Thursday 15 December 2011

Training course

Lounging upstairs, a bored boy, twisting his hair and lurching up dizzy from bed, clicks on TV, and sits humming. Half-shaven he sits bored with chin on palm, later he'll go downstairs slugging quick a cup of tea and later he'll go outside, open fresh the heavy back door and step out onto grim soot-marked pavements and the hugeness of droopy autumn. He'll roam anxiously around town, sniffing, plodding his boots round the cluttered backstreets, huddled in his jacket, wanders back home, boils the fat lunk-headed kettle for more vacant sips of sugary tea... Becomes the cliché of the unsatisfied boy upstairs in his room.

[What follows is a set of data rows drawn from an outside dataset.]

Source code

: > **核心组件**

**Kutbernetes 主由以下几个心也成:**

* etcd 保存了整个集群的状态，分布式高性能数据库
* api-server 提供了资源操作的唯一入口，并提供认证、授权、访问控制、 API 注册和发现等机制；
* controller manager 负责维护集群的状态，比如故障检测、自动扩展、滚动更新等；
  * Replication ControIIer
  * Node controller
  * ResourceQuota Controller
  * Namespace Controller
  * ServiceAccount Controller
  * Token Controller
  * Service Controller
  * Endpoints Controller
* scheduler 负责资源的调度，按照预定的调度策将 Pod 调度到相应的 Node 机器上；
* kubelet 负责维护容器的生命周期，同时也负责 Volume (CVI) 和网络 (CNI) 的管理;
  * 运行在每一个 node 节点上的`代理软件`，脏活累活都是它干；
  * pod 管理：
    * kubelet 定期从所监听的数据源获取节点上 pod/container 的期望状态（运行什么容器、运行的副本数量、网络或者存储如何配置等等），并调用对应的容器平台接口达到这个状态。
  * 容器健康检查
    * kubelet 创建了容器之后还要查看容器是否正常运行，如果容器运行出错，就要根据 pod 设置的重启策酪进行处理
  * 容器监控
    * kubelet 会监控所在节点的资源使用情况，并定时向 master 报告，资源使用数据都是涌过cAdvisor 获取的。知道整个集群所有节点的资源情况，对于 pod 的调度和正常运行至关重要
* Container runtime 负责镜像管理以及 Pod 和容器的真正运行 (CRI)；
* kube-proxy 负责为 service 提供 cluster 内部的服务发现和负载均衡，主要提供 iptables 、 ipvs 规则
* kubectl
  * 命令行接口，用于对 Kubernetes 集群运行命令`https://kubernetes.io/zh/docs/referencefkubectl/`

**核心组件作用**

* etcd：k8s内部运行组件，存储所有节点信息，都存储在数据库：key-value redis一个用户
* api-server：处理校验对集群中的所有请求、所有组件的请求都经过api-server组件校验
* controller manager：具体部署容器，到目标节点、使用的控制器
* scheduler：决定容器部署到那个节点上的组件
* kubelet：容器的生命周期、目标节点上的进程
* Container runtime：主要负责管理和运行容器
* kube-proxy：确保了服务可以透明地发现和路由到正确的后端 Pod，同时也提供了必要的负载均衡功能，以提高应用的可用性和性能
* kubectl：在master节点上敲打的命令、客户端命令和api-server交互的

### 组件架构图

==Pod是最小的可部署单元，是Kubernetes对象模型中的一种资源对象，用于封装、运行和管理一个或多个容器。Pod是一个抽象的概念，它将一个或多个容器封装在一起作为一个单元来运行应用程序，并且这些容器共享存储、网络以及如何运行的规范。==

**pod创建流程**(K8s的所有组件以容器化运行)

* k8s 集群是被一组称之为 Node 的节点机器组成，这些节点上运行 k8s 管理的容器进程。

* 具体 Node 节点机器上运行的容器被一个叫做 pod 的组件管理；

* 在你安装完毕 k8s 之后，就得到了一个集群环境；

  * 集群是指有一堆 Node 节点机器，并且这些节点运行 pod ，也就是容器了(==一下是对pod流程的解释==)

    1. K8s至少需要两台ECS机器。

Sometimes they set up dull training courses for you to go on, which train you for nothing, and you end up sitting on a seat around the edges of a sad brownwood lecture-room, everything having the atmosphere of an AA meeting really, you'll sit and chew gums in your jeans and trainers, fold your arms, check out dim newspapers. The training provider is an officious and partly domineering Welsh lady in a smart business suit and tied-back hair bustling around self-importantly with clipboards and photocopied worksheets. Around the edges of the room sit the eighteen to twenty-five year olds in bleak workshy jokes after a while.
At one end of the room was a business lecture type board standing there, which the woman would use, flipping over the pieces of paper to point out the next hastily-drawn, childish diagrams or discourse for five minutes on obvious facts. The whole system of training is tailored for dumb people.

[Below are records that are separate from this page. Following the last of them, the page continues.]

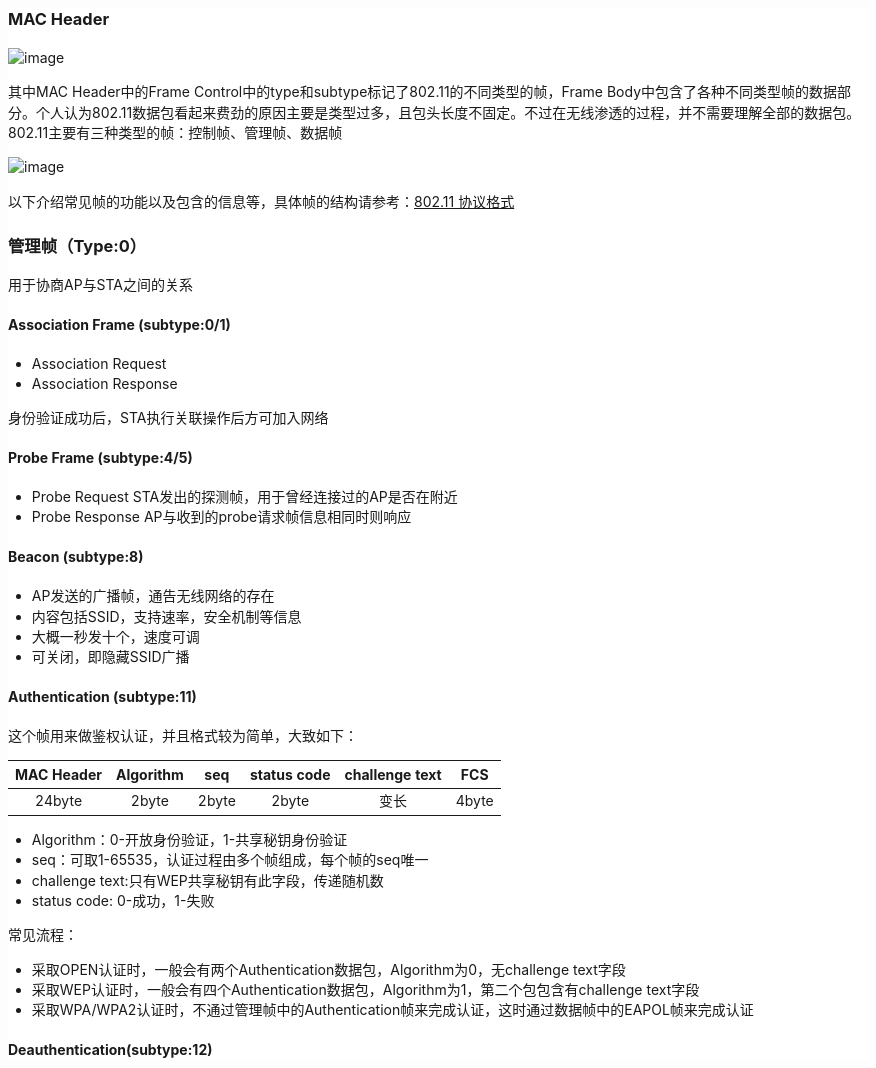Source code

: ### MAC Header

![image](https://img-blog.csdn.net/20130712111619296?watermark/2/text/aHR0cDovL2Jsb2cuY3Nkbi5uZXQvTXlBcnJvdw==/font/5a6L5L2T/fontsize/400/fill/I0JBQkFCMA==/dissolve/70/gravity/SouthEast)

其中MAC Header中的Frame Control中的type和subtype标记了802.11的不同类型的帧，Frame Body中包含了各种不同类型帧的数据部分。个人认为802.11数据包看起来费劲的原因主要是类型过多，且包头长度不固定。不过在无线渗透的过程，并不需要理解全部的数据包。802.11主要有三种类型的帧：控制帧、管理帧、数据帧

![image](http://image.3001.net/images/20150204/14230353965281.png)

以下介绍常见帧的功能以及包含的信息等，具体帧的结构请参考：[802.11 协议格式](https://www.jianshu.com/p/6cc4ea0dc0bc)

### 管理帧（Type:0）

用于协商AP与STA之间的关系

#### Association Frame (subtype:0/1)

- Association Request
- Association Response

身份验证成功后，STA执行关联操作后方可加入网络

#### Probe Frame (subtype:4/5)

- Probe Request STA发出的探测帧，用于曾经连接过的AP是否在附近
- Probe Response AP与收到的probe请求帧信息相同时则响应

#### Beacon (subtype:8)

- AP发送的广播帧，通告无线网络的存在
- 内容包括SSID，支持速率，安全机制等信息
- 大概一秒发十个，速度可调
- 可关闭，即隐藏SSID广播

#### Authentication (subtype:11)

这个帧用来做鉴权认证，并且格式较为简单，大致如下：

|MAC Header|Algorithm|seq|status code|challenge text|FCS|
|:-:|:-:|:-:|:-:|:-:|:-:|
|24byte|2byte|2byte|2byte|变长|4byte|

- Algorithm：0-开放身份验证，1-共享秘钥身份验证
- seq：可取1-65535，认证过程由多个帧组成，每个帧的seq唯一
- challenge text:只有WEP共享秘钥有此字段，传递随机数
- status code: 0-成功，1-失败

常见流程：

- 采取OPEN认证时，一般会有两个Authentication数据包，Algorithm为0，无challenge text字段
- 采取WEP认证时，一般会有四个Authentication数据包，Algorithm为1，第二个包包含有challenge text字段
- 采取WPA/WPA2认证时，不通过管理帧中的Authentication帧来完成认证，这时通过数据帧中的EAPOL帧来完成认证

#### Deauthentication(subtype:12)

Upstairs there's an airy room with a big window looking out onto grey rainwashed cityscape roofs, and at the back a tiny backroom filled to the windows with old folders and boxes of superfluous data. Robert is sitting around the edges, practical-faced, going through all the routines like a good boy, but with that underlying cynicism always present, that dark anarchism sleeping beneath in sadistic jokes. Ticking off his worksheet, sitting blankfaced in front of the shiny computer, waiting till end of day for the highlight of the day, when travelling expenses are doled out from a steel cashbox and he can go home. He sits frustrated, grinning now and again at the jokes of his peers, flicking through newspapers, scanning rows of close-set dusty type and stealing brown envelopes and sheafs of printer paper from the in-tray.